YOUR ASSIGNMENT: In the passage on Afghanistan's national finances below, rewrite the paragraph beginning "The revenue shortfall is due to" as a bulleted list that keeps its main facts.

The state of Afghanistan’s national finances
Many reports have been circulating during the last few days about the state of public finance in Afghanistan. Based on empirical guesses of incomplete information, these reports contribute to the uncertainty of the political landscape in Afghanistan.
To provide a solid ground for serious discussions, some accurate figures are needed.
At the end of the Fiscal year 1392, the International Monetary fund (IMF) along with the Ministry of Finance (MoF) estimated that the total amount of domestic revenue of the fiscal year 1393 would reach AFN 132 bn. Based on actual observation of the revenue collection during the first months of the 1393 fiscal year, this figure was revised to AFN 128 bn.
At the end of the fifth month of the fiscal year, the domestic revenue actually collected are slightly over AFN 37 bn (30% of the annual target).
The revenue shortfall is due to several factors such as political uncertainties, a significant slowdown in the Afghan trade, which directly affects the custom revenues, and the “wait and see” attitude observed by a number of Afghan businesses during the electoral operations, which makes revenue collection an even harder task than it always has been.
On the other hand the international community failed to keep its promises in providing needed fund to Afghanistan which affects the volume of the economic activities generated by government and non-government development projects.
The composition of the Afghan domestic revenue is as follows:
|Custom duty and fees||7.5||20%|
|Non Tax Revenue||4.8||13%|
|Sales of assets||0.15||0%|
Given the fact that domestic revenue shortfall is mainly politics-based, it is reasonable to expect a much better revenue situation during the second half of the fiscal year, significantly lessening the final shortfall.
Despite the shortfall of the total revenue the very fact that custom duties and non-renewable revenue constitute a small percentage of the domestic revenue shows that the Afghan economy is growingly sustainable.
As for the public expenditure the situation is as shown below:
Government’s budget for the fiscal year 1393 reaches AFN 428.4 bn, of which AFN 20.8 bn is not funded.

SOURCE MATERIAL:
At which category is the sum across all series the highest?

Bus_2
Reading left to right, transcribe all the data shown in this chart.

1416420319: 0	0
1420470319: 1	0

--

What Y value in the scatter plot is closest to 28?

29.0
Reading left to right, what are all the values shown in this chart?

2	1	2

RESULT OF THE EXERCISE:
Causes of the revenue shortfall:
- Political uncertainties
- A significant slowdown in Afghan trade, which directly affects customs revenue
- A "wait and see" attitude among a number of Afghan businesses during the electoral operations, which makes revenue collection even harder than usual